This Vancouver urinal has zero privacy and 100 years of history
For more than a century, unsuspecting men have been blindsided by its design
In the summer of 2013, Matt Straw attended a wedding at Heritage Hall, a brownstone building in East Vancouver known for its elegant ballroom, stained glass chandeliers and historic clock tower.
But all anybody could talk about was that urinal.
A double-sided, or twin, urinal, to be precise, separated by what can barely be described as a divider.
The unsuspecting men who are blindsided by its design must stand upright, a hair's distance from each other, and count down the seconds while nature takes its course.
"You're out there next to somebody who you've never met before and have to basically look them in the eyes," said Straw, a 36-year-old lawyer.
"In my long and storied bathroom career, I have never seen anything like that before."
For decades, the twin urinal has befuddled thousands of men who have streamed through Heritage Hall's basement bathroom. And that notoriety has spilled outside of the restroom's marble walls, turning the urinal into a bona fide historical attraction.
"It's the abominable snowman of toilets," said Graeme Menzies, who featured the urinal in his 2019 book 111 Places in Vancouver That You Must Not Miss.
The urinal has lurked in the basement bathroom since 1916, when the building originally opened as a post office.
You can thank John Shanks for its cozy construction. The Scottish plumber patented more than a hundred urinal designs in the 19th century, when safe sewage disposal was essential amid cholera and typhus outbreaks, Menzies said.

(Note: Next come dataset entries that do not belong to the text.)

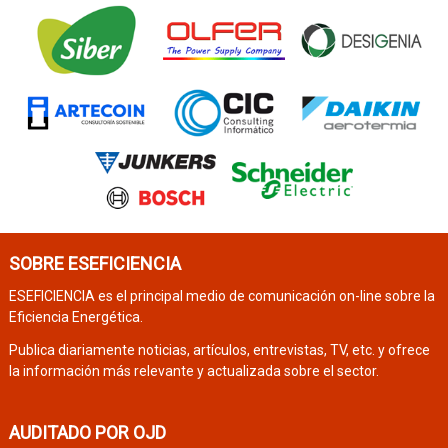
SOBRE ESEFICIENCIA
ESEFICIENCIA es el principal medio de comunicación on-line sobre la
Eficiencia Energética.
Publica diariamente noticias, artículos, entrevistas, TV, etc. y ofrece
la información más relevante y actualizada sobre el sector.
AUDITADO POR OJD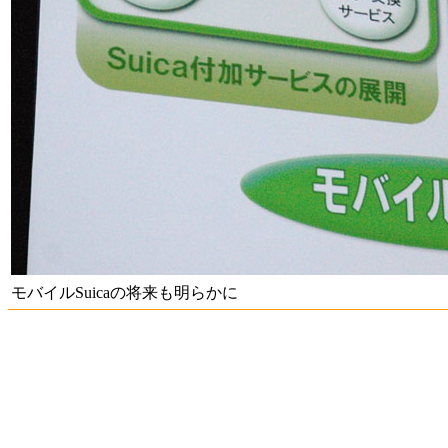
モバイルSuicaの将来も明らかに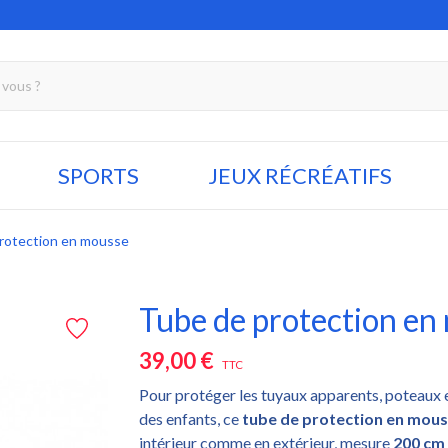
SPORTS
JEUX RÉCRÉATIFS
rotection en mousse
Tube de protection en
39,00 €
TTC
Pour protéger les tuyaux apparents, poteaux e
des enfants, ce
tube de protection en mous
intérieur comme en extérieur, mesure
200 cm 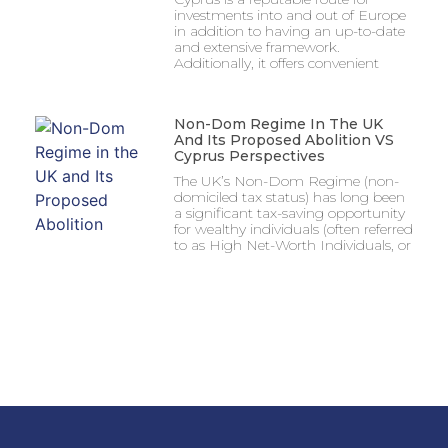
investments into and out of Europe
in addition to having an up-to-date
and extensive framework.
Additionally, it offers convenient
Non-Dom Regime In The UK
And Its Proposed Abolition VS
Cyprus Perspectives
The UK’s Non-Dom Regime (non-
domiciled tax status) has long been
a significant tax-saving opportunity
for wealthy individuals (often referred
to as High Net-Worth Individuals, or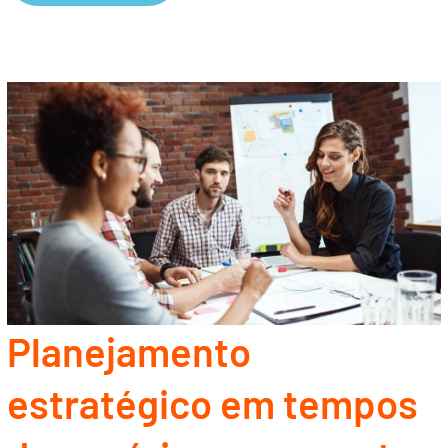
Planejamento
estratégico em tempos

One of Shanks' "twin twinklers," as Menzies calls it, ended up in Heritage Hall. In a biography of the building, an architect speculated the urinal may have been an industrial fitting during the building's early post office days.
It's the abominable snowman of toilets.- Graeme Menzies, co-author of
But it's not clear why Shanks shunned privacy in this particular design, Menzies said. In fact, the Scotsman only made it worse by angling both sides of the urinal toward each other.
"It's kind of startling to look at," Menzies said. "You wonder if it's Photoshopped or if it's a joke. And then no, it gets real."
The urinal stubbornly survived as the building switched hands over the decades, housing the federal agriculture department from 1965 to 1976, and later the RCMP (proving useful for the male-dominated force, Menzies noted).
The building was then abandoned and fell into disrepair, before undergoing a massive restoration in the early 1980s. In the building's biography, project architect Susan Baker recalled her delight at discovering the twin urinal.
"There's nothing like that in the women's washroom," she mused.
Today, the building houses non-profit offices and is mainly used as an event space. The urinal remains one of its few original features.
Jan Tollefsen, the building manager for Heritage Hall, said she's barely had to maintain it in her three years working at the site.
"It was made to last," she said.
While the urinal flushes on its own every 20 minutes, there is, ahem, a smell of pee that lingers. Not even a urinal deodorizer can thwart it, Tollefsen said. Still, nothing stops visitors from revelling in the contraption.
"I've even had people do photo shoots down around it," Tollefsen said.
But gentlemen, if you're thinking of checking out this one-of-a-kind john, don't unzip just yet.
It's only open for private events, meaning you'll either have to host a wedding — or be invited to one — to take part in what has become a strange Vancouver tradition.
"Everyone's fascinated by it because it's so bizarre," Tollefsen said.